Print the data that follows, exactly and completely.
_ _ _ _ _
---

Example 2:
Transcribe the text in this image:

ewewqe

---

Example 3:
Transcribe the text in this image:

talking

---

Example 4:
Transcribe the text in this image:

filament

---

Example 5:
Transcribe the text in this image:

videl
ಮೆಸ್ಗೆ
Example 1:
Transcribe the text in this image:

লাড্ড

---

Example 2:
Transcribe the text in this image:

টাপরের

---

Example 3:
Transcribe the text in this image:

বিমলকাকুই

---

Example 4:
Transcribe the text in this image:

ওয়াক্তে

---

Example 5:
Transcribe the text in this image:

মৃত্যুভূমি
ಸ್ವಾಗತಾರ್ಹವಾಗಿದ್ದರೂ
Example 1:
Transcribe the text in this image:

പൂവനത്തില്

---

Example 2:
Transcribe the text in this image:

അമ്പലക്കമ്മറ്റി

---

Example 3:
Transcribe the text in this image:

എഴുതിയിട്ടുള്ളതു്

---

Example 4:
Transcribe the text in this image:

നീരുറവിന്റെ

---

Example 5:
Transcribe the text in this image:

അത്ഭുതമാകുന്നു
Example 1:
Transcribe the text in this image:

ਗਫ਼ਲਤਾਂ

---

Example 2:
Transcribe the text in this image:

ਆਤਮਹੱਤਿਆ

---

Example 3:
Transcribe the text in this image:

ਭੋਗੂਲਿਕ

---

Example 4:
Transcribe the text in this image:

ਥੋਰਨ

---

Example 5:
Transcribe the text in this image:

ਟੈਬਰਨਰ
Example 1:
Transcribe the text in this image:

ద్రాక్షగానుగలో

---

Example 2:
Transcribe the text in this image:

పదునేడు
_ _ _ _ _
ANSWER BELOW:
---

Example 2:
Transcribe the text in this image:

ewewqe

---

Example 3:
Transcribe the text in this image:

talking

---

Example 4:
Transcribe the text in this image:

filament

---

Example 5:
Transcribe the text in this image:

videl
ಮೆಸ್ಗೆ
Example 1:
Transcribe the text in this image:

লাড্ড

---

Example 2:
Transcribe the text in this image:

টাপরের

---

Example 3:
Transcribe the text in this image:

বিমলকাকুই

---

Example 4:
Transcribe the text in this image:

ওয়াক্তে

---

Example 5:
Transcribe the text in this image:

মৃত্যুভূমি
ಸ್ವಾಗತಾರ್ಹವಾಗಿದ್ದರೂ
Example 1:
Transcribe the text in this image:

പൂവനത്തില്

---

Example 2:
Transcribe the text in this image:

അമ്പലക്കമ്മറ്റി

---

Example 3:
Transcribe the text in this image:

എഴുതിയിട്ടുള്ളതു്

---

Example 4:
Transcribe the text in this image:

നീരുറവിന്റെ

---

Example 5:
Transcribe the text in this image:

അത്ഭുതമാകുന്നു
Example 1:
Transcribe the text in this image:

ਗਫ਼ਲਤਾਂ

---

Example 2:
Transcribe the text in this image:

ਆਤਮਹੱਤਿਆ

---

Example 3:
Transcribe the text in this image:

ਭੋਗੂਲਿਕ

---

Example 4:
Transcribe the text in this image:

ਥੋਰਨ

---

Example 5:
Transcribe the text in this image:

ਟੈਬਰਨਰ
Example 1:
Transcribe the text in this image:

ద్రాక్షగానుగలో

---

Example 2:
Transcribe the text in this image:

పదునేడు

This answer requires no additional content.